When the ordeal was over, her heart was belting. She was black with coal dust, and even more alarmingly the increased vibration had moved Edith’s body several centimetres, leaving her head poking off the metal platform.
‘Quite an adventure,’ someone said.
Rosie jolted with fright as she saw two white eyeballs peeking over the end of the skip in the next wagon.
‘You’re better off using the foot holds,’ a boyish voice explained. ‘Climb through the skip and out at the other end.’
Rosie went for her pistol, making the eyes panic and drop back into the skip. ‘How’d you get here?’ she yelled. ‘What are you after?’
‘How’d you get a gun?’ the voice asked back. ‘Don’t shoot me. I was trying to help.’
Rosie thought before answering. Someone this young was probably no threat, but unlikely to be travelling the middle of the night without company.
‘What are you doing here?’ Rosie asked.
‘Nabbing coal,’ the boy explained, his voice now echoing from deep in the skip.
‘Are you alone?’
The boy considered this question for a few moments before answering. ‘I’m alone. Will you shoot me if I stick my head back up?’
‘Not unless you try something,’ Rosie said.
But she felt vaguely ridiculous saying this, because the coal-black creature that swung its leg over the side of the truck was ten years old at most.
‘I saw you jump on,’ the boy said. ‘Never hang off the sides like that. We’re coming up to some tunnels. They’d have caught your luggage and minced you.’
Rosie nodded as the boy landed on the platform with a clank. He wore tattered trousers and boots held together with twine.
‘I’m Justin,’ the boy said, as he studied Edith. ‘Your friend looks bad.’
‘She’s sick,’ Rosie said. ‘Are you running away, or something??
??
‘I would if I didn’t have a mum and three sisters to feed,’ Justin said. ‘This is my work. I sneak into a loaded wagon on the way out. On the way back I work along all the skips, collecting the lumps of coal. Every wagon has a few bits that don’t get tipped out.’
‘Quite a scheme,’ Rosie said.
‘I can sell you coal if you want it,’ the boy said, as he scratched his matted hair. ‘I do OK, but the dust makes you itch like a bastard.’
Edith laughed, because it was kind of cute hearing this little lad swear. ‘I don’t need coal.’
‘I could swap coal for food if you haven’t got money.’
‘You must come from somewhere,’ Rosie said.
‘Course,’ the boy said. ‘But you didn’t tell me your name when I told you mine, which is being evasive.’
He made evasive sound important.

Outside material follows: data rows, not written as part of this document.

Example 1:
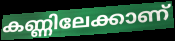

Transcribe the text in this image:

കണ്ണിലേക്കാണ്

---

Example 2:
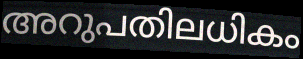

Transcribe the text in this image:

അറുപതിലധികം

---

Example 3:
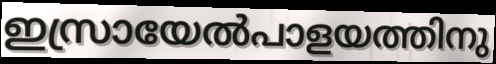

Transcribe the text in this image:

ഇസ്രായേൽപാളയത്തിനു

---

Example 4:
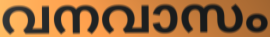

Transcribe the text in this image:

വനവാസം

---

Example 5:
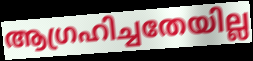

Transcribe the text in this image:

ആഗ്രഹിച്ചതേയില്ല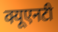
क्यूएनटी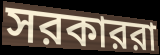
সরকাররাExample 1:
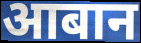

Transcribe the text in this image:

आबान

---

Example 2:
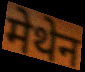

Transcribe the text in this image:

मेथेन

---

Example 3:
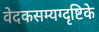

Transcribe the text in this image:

वेदकसम्यग्दृष्टिके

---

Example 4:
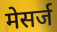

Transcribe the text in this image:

मेसर्ज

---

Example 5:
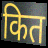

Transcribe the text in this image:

कित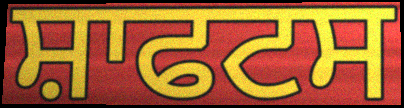
ਸ਼ਾਫਟਸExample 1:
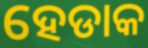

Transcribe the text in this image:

ହେଡାକ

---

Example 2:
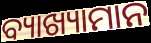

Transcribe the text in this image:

ବ୍ୟାଖ୍ୟାମାନ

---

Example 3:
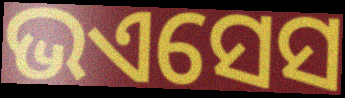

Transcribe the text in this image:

ଭଏସେସ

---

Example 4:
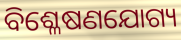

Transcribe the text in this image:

ବିଶ୍ଳେଷଣଯୋଗ୍ୟ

As if it was the new word he’d learned in school the week before.
‘I’m Rosie,’ Rosie said, though she realised she should have lied. ‘Do you ever get caught?’

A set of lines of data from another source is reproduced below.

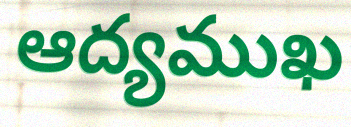
ఆద్యముఖ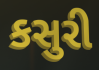
કસુરી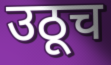
उठूचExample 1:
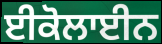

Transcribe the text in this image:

ਈਕੋਲਾਈਨ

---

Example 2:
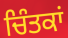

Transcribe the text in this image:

ਚਿੰਤਕਾਂ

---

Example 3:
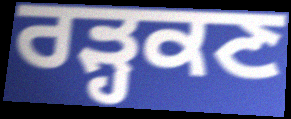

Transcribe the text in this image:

ਰੜ੍ਹਕਣ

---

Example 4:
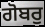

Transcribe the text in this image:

ਗੋਬਰੁ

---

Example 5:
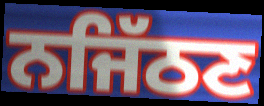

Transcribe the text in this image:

ਨਜਿੱਠਣ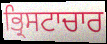
ਭ੍ਰਿਸਟਾਚਾਰ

‘Loadsa times,’ Justin said. ‘The driver and guard let me be, but the railway police bash me up if they catch me.’
‘Sounds rough.’
‘Tunnel,’ Justin said urgently, before taking a quick breath and burying his face inside his jacket.
Rosie didn’t understand why until they plunged into pitch darkness. The blast of steam from the engine billowed around the tunnel, and air currents blew up a storm of coal dust off the wagons. She began coughing, then made things worse by rubbing her eye with a blackened finger.

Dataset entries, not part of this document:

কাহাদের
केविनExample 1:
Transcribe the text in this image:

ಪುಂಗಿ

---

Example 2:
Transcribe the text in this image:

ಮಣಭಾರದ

Justin sounded exhilarated when they came out. ‘You’ve gotta take a deep breath when you see a tunnel. It’s actually fun once you get used to it.’
Rosie didn’t see the appeal as she hunted blindly for her water and blinked the grit out of her eye. Then she remembered Edith and turned anxiously to see what the tunnel had done to her.
‘Did your friend fall off the horse or something?’ Justin asked.
Rosie couldn’t tell whether the dust had affected Edith. But she was starting to realise that Justin might be more than an irritation.